Problem to solve ▸
Reproduce the text of every item below, with "Новости региона" replaced by "Региональные новости" and everything else left unchanged.

# # #

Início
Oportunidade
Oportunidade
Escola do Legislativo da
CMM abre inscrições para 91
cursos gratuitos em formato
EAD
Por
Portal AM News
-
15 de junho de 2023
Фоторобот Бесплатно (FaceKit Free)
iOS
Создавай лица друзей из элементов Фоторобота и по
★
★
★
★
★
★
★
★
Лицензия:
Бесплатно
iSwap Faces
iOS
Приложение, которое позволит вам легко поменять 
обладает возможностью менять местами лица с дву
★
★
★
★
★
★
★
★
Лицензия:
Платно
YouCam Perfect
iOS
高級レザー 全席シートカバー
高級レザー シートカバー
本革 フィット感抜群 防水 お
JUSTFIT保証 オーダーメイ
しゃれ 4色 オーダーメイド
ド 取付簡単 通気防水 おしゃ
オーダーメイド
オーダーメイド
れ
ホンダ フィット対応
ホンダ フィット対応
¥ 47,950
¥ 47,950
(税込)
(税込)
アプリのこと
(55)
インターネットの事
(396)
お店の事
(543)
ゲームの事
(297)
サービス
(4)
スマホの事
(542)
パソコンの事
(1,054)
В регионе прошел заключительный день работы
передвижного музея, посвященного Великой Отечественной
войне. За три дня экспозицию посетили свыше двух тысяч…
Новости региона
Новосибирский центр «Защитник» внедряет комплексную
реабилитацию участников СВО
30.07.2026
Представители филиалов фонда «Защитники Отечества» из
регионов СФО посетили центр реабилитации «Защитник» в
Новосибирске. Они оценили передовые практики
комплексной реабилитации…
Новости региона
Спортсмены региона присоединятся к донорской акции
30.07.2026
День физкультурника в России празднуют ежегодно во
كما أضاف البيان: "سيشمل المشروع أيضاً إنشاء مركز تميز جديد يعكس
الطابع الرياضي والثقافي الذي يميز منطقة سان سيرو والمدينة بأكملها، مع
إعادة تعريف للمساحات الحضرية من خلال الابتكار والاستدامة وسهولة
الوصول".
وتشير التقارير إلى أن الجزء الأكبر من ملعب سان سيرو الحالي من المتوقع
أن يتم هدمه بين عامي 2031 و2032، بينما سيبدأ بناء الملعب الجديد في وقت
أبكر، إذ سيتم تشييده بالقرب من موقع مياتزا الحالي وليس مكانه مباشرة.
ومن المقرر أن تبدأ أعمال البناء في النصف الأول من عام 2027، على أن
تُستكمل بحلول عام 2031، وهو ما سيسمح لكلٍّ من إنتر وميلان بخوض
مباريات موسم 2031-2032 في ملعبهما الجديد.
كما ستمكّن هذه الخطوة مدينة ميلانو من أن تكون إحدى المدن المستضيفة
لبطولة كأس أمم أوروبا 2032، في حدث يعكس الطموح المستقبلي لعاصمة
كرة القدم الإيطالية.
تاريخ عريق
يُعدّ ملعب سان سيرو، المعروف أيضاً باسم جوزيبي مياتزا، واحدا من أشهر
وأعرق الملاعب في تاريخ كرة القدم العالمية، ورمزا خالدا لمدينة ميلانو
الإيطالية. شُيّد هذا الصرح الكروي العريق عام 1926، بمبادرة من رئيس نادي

# # #

Your solution ▸
Início
Oportunidade
Oportunidade
Escola do Legislativo da
CMM abre inscrições para 91
cursos gratuitos em formato
EAD
Por
Portal AM News
-
15 de junho de 2023
Фоторобот Бесплатно (FaceKit Free)
iOS
Создавай лица друзей из элементов Фоторобота и по
★
★
★
★
★
★
★
★
Лицензия:
Бесплатно
iSwap Faces
iOS
Приложение, которое позволит вам легко поменять 
обладает возможностью менять местами лица с дву
★
★
★
★
★
★
★
★
Лицензия:
Платно
YouCam Perfect
iOS
高級レザー 全席シートカバー
高級レザー シートカバー
本革 フィット感抜群 防水 お
JUSTFIT保証 オーダーメイ
しゃれ 4色 オーダーメイド
ド 取付簡単 通気防水 おしゃ
オーダーメイド
オーダーメイド
れ
ホンダ フィット対応
ホンダ フィット対応
¥ 47,950
¥ 47,950
(税込)
(税込)
アプリのこと
(55)
インターネットの事
(396)
お店の事
(543)
ゲームの事
(297)
サービス
(4)
スマホの事
(542)
パソコンの事
(1,054)
В регионе прошел заключительный день работы
передвижного музея, посвященного Великой Отечественной
войне. За три дня экспозицию посетили свыше двух тысяч…
Региональные новости
Новосибирский центр «Защитник» внедряет комплексную
реабилитацию участников СВО
30.07.2026
Представители филиалов фонда «Защитники Отечества» из
регионов СФО посетили центр реабилитации «Защитник» в
Новосибирске. Они оценили передовые практики
комплексной реабилитации…
Региональные новости
Спортсмены региона присоединятся к донорской акции
30.07.2026
День физкультурника в России празднуют ежегодно во
كما أضاف البيان: "سيشمل المشروع أيضاً إنشاء مركز تميز جديد يعكس
الطابع الرياضي والثقافي الذي يميز منطقة سان سيرو والمدينة بأكملها، مع
إعادة تعريف للمساحات الحضرية من خلال الابتكار والاستدامة وسهولة
الوصول".
وتشير التقارير إلى أن الجزء الأكبر من ملعب سان سيرو الحالي من المتوقع
أن يتم هدمه بين عامي 2031 و2032، بينما سيبدأ بناء الملعب الجديد في وقت
أبكر، إذ سيتم تشييده بالقرب من موقع مياتزا الحالي وليس مكانه مباشرة.
ومن المقرر أن تبدأ أعمال البناء في النصف الأول من عام 2027، على أن
تُستكمل بحلول عام 2031، وهو ما سيسمح لكلٍّ من إنتر وميلان بخوض
مباريات موسم 2031-2032 في ملعبهما الجديد.
كما ستمكّن هذه الخطوة مدينة ميلانو من أن تكون إحدى المدن المستضيفة
لبطولة كأس أمم أوروبا 2032، في حدث يعكس الطموح المستقبلي لعاصمة
كرة القدم الإيطالية.
تاريخ عريق
يُعدّ ملعب سان سيرو، المعروف أيضاً باسم جوزيبي مياتزا، واحدا من أشهر
وأعرق الملاعب في تاريخ كرة القدم العالمية، ورمزا خالدا لمدينة ميلانو
الإيطالية. شُيّد هذا الصرح الكروي العريق عام 1926، بمبادرة من رئيس نادي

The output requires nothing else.